Rendered chart images

"""

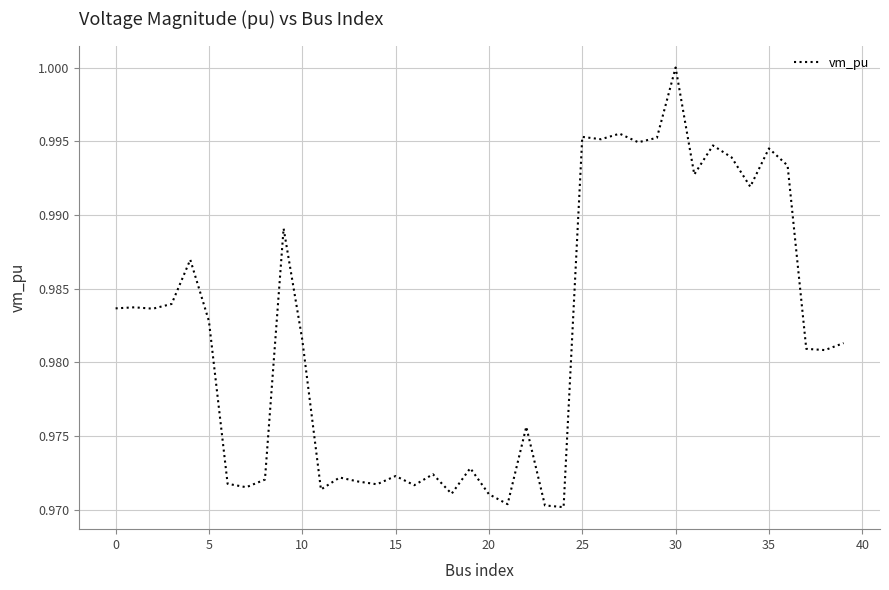

How many lines are shown in the chart?

1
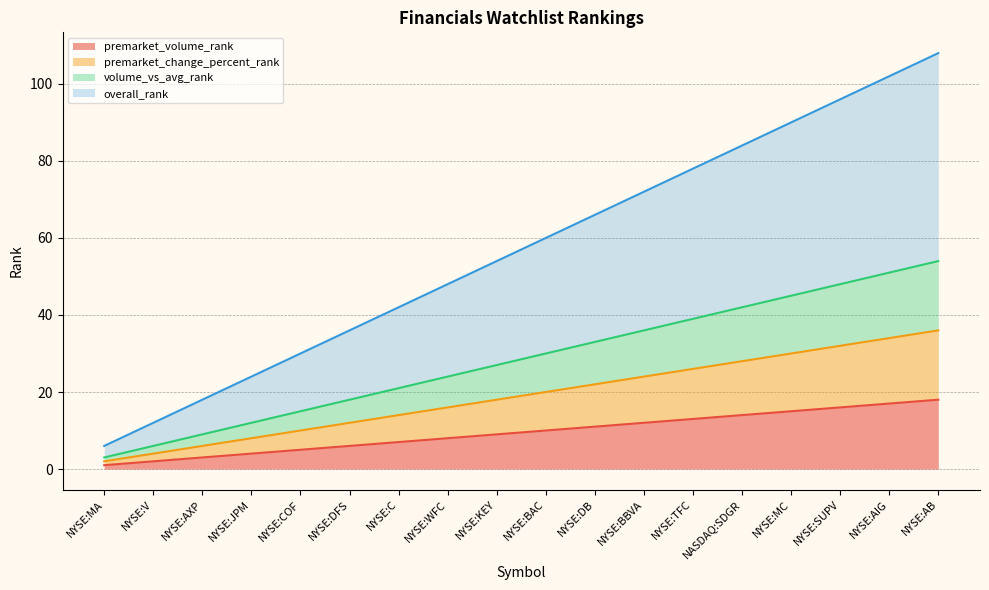

Does the chart display data point markers on the line(s)?

No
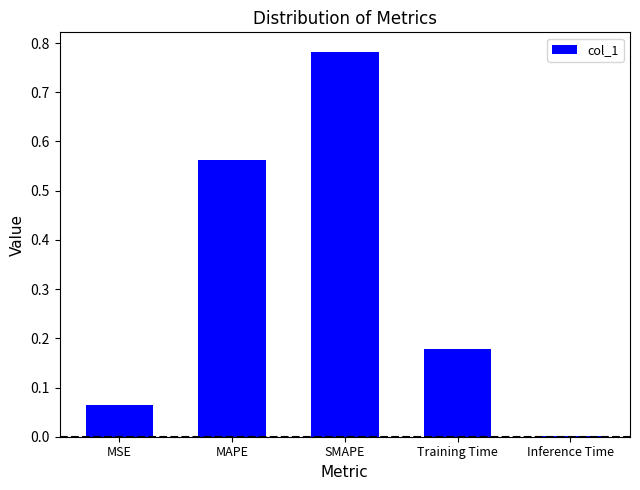

The value at SMAPE is 0.5. True or false?

False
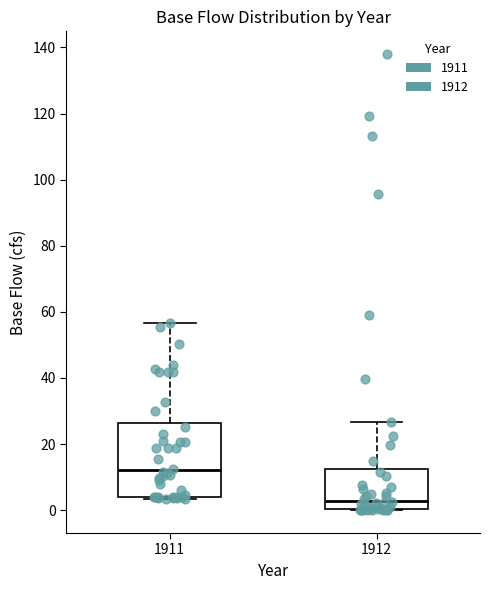

Which box has the lowest median line?

1912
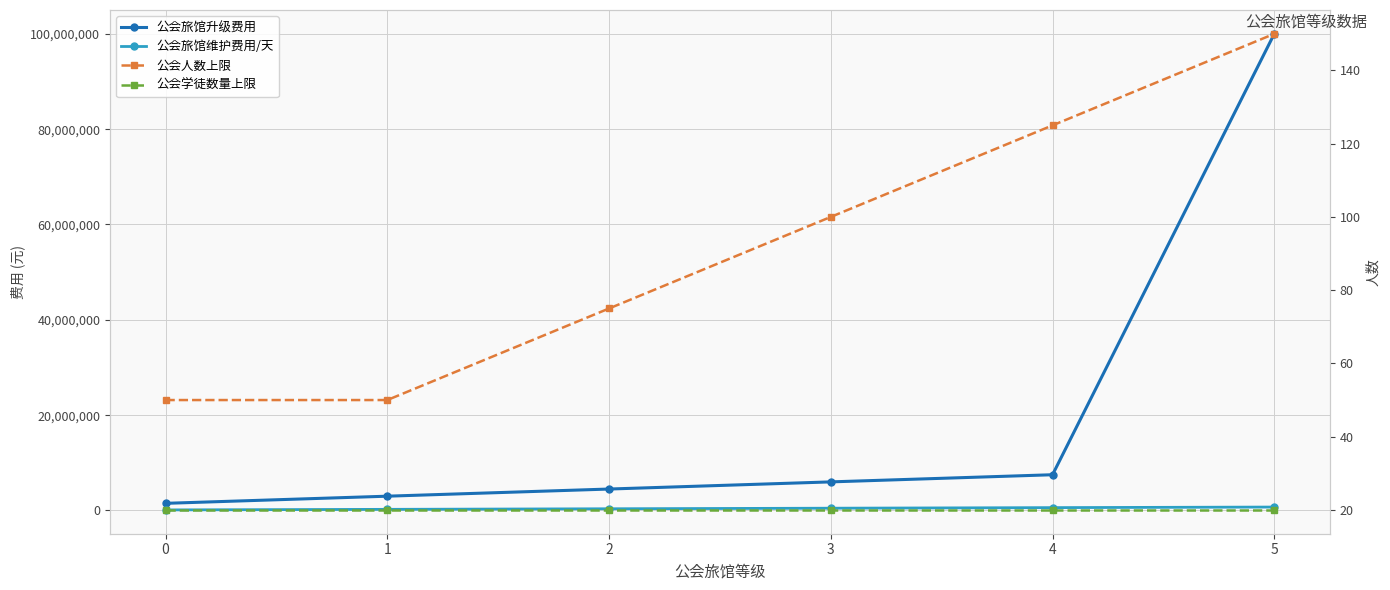

Is this an area chart (filled region under the line)?

No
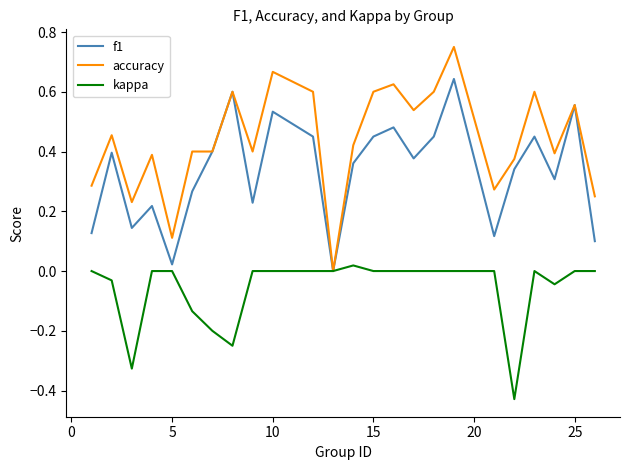

Which series has the largest total across all categories?

accuracy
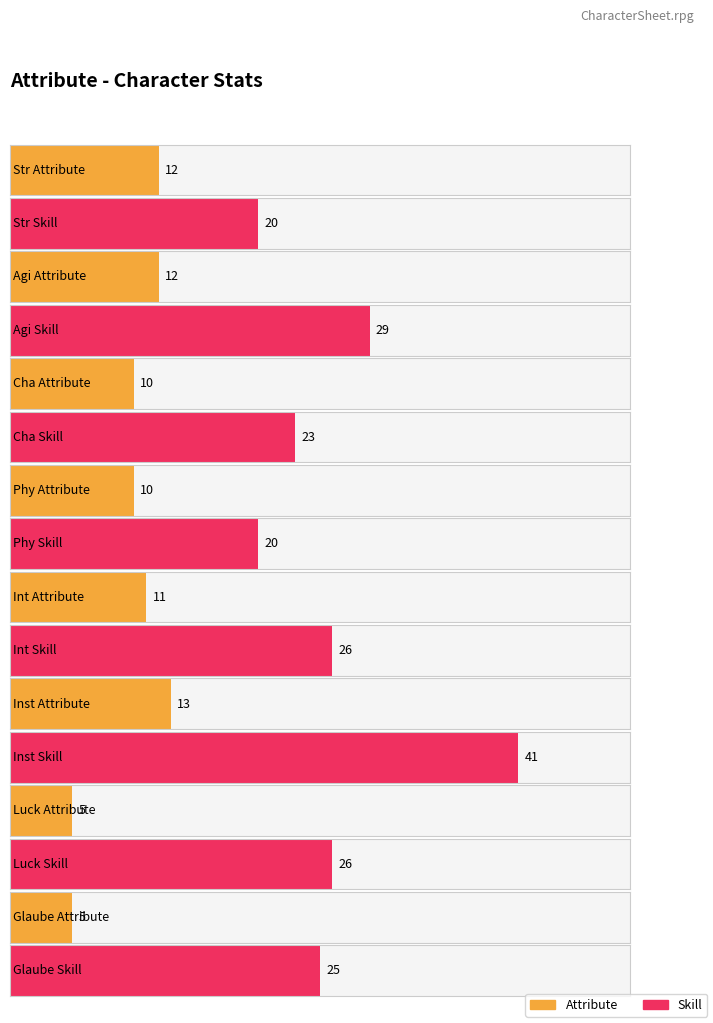

What is the maximum value shown in the chart?

41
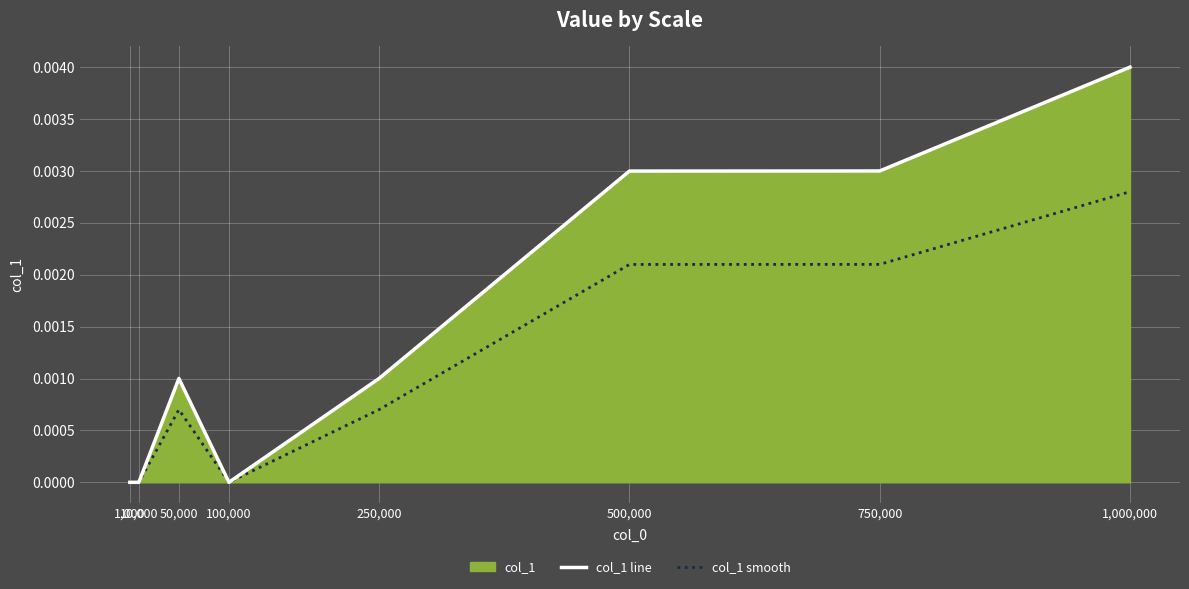

Rank the series by their maximum value, from highest to lowest.

col_1 line, col_1 smooth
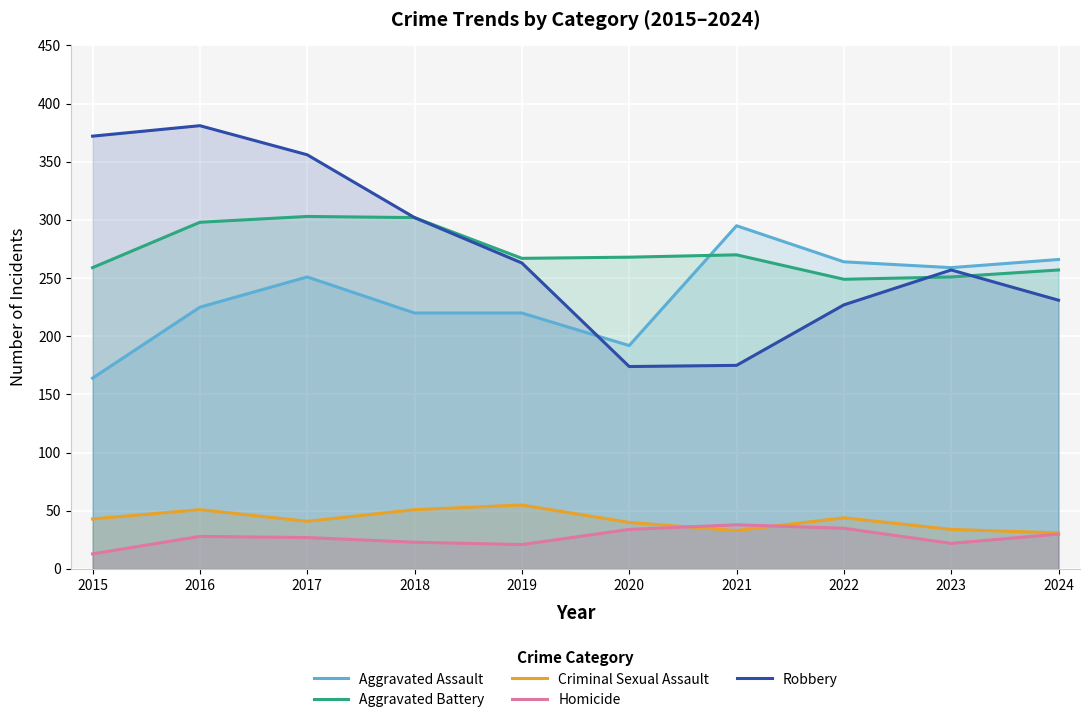

True or false: Aggravated Battery has more than 2 points higher than both neighbors.

False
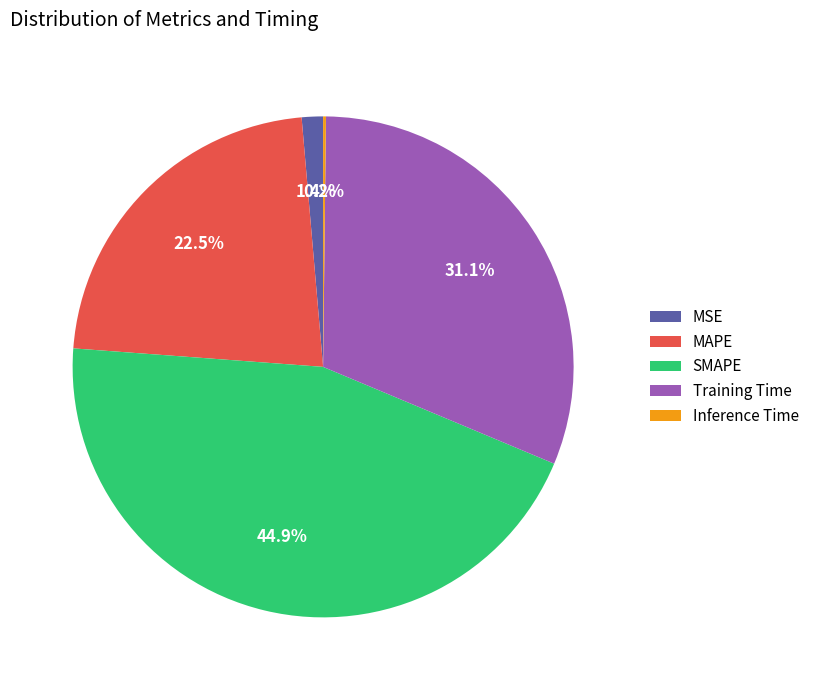

Which category has the biggest portion of the pie?

SMAPE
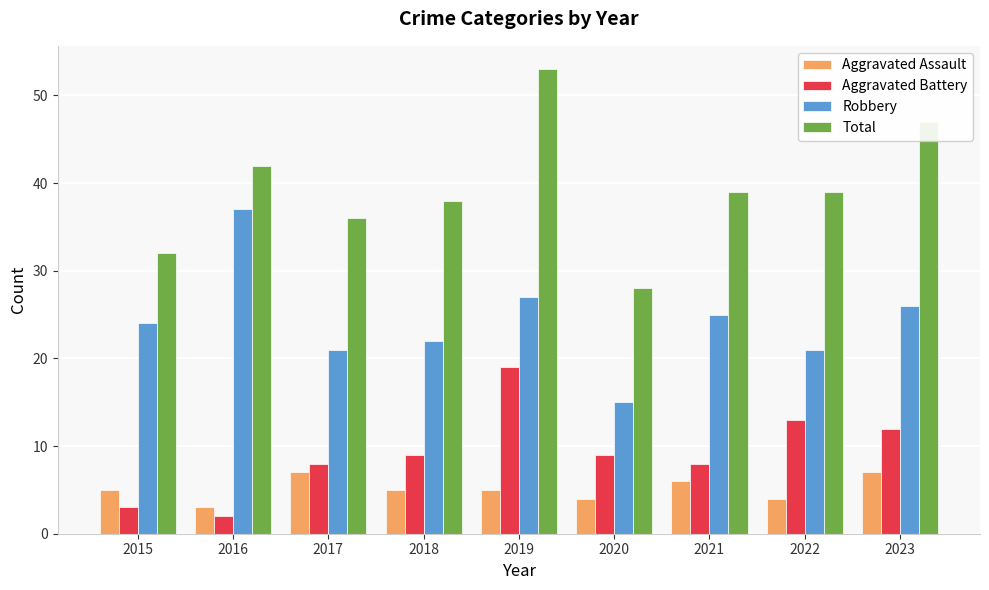

What is the difference between the Aggravated Assault values at 2023 and 2021?

1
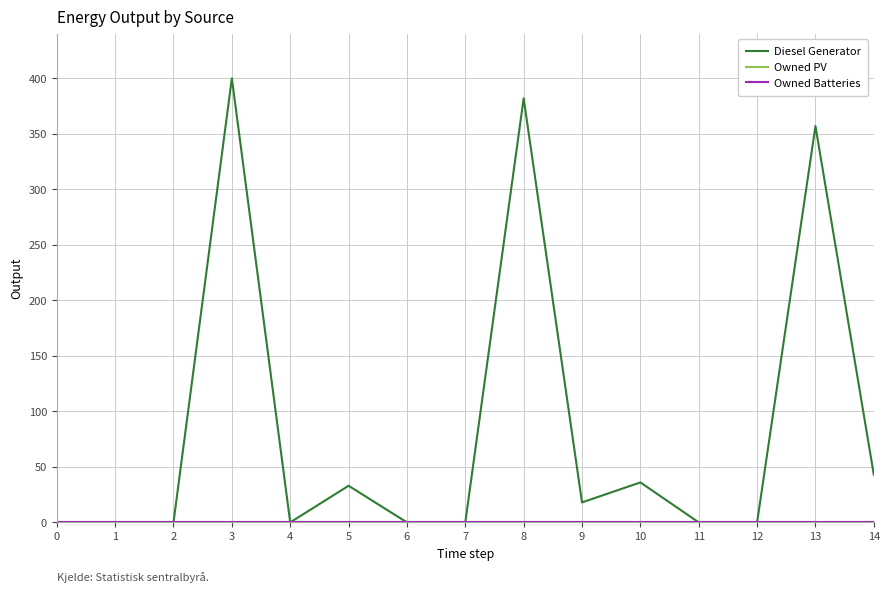

List the series in order of their peak value, highest first.

Diesel Generator, Owned PV, Owned Batteries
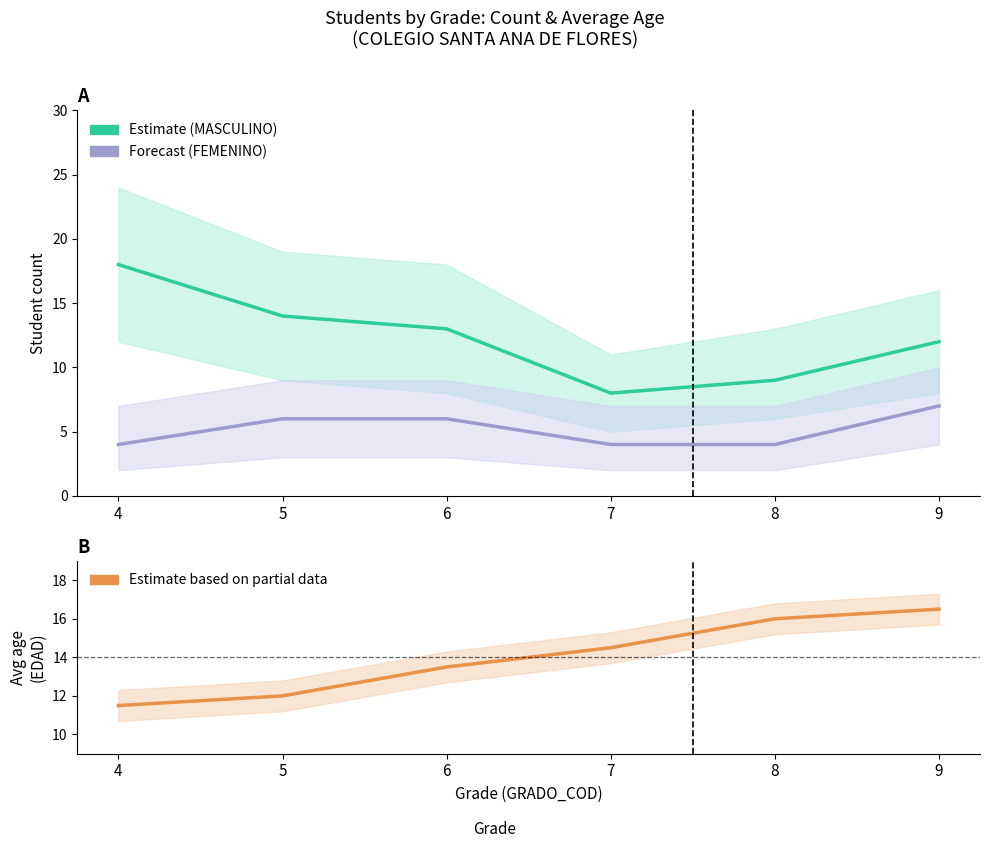

List the labels in order of MASCULINO value, smallest first.

7, 8, 9, 6, 5, 4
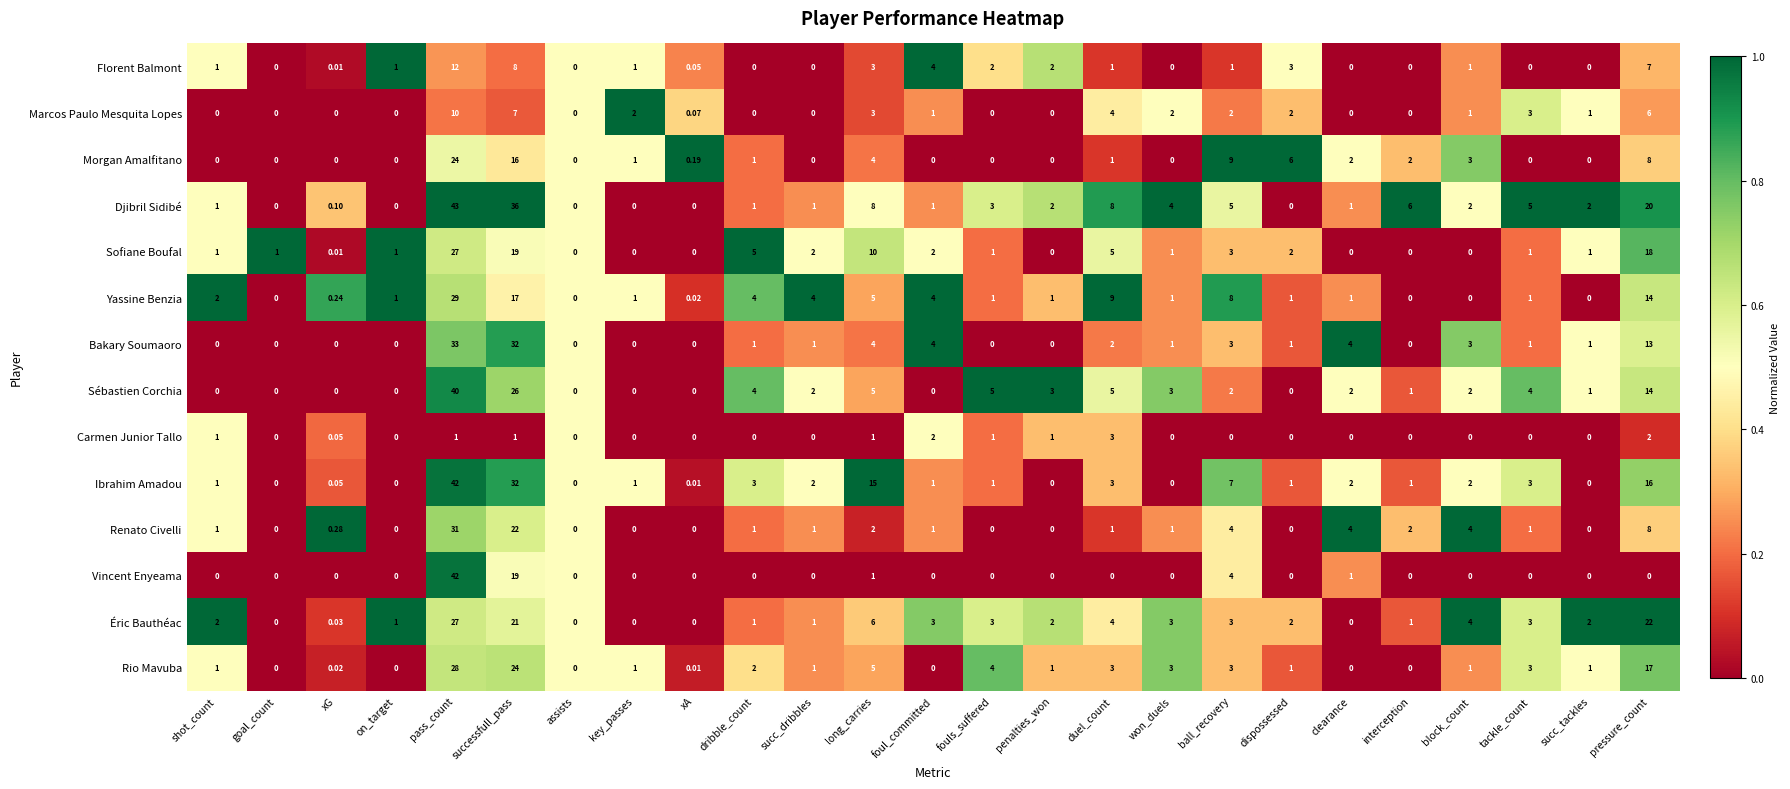

Which series has the largest total across all categories?

Djibril Sidibé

"""

§ PROBLEM TO WORK ON:
Can you rewrite the listing above with each "chart" renamed to "graph" and everything else left unchanged? Omit the picture lines from your version.

§ RESPONSE FOR THIS EXERCISE:
How many lines are shown in the graph?

1

Does the graph display data point markers on the line(s)?

No

The value at SMAPE is 0.5. True or false?

False

Which box has the lowest median line?

1912

Is this an area graph (filled region under the line)?

No

Which series has the largest total across all categories?

accuracy

What is the maximum value shown in the graph?

41

Rank the series by their maximum value, from highest to lowest.

col_1 line, col_1 smooth

True or false: Aggravated Battery has more than 2 points higher than both neighbors.

False

Which category has the biggest portion of the pie?

SMAPE

What is the difference between the Aggravated Assault values at 2023 and 2021?

1

List the series in order of their peak value, highest first.

Diesel Generator, Owned PV, Owned Batteries

List the labels in order of MASCULINO value, smallest first.

7, 8, 9, 6, 5, 4

Which series has the largest total across all categories?

Djibril Sidibé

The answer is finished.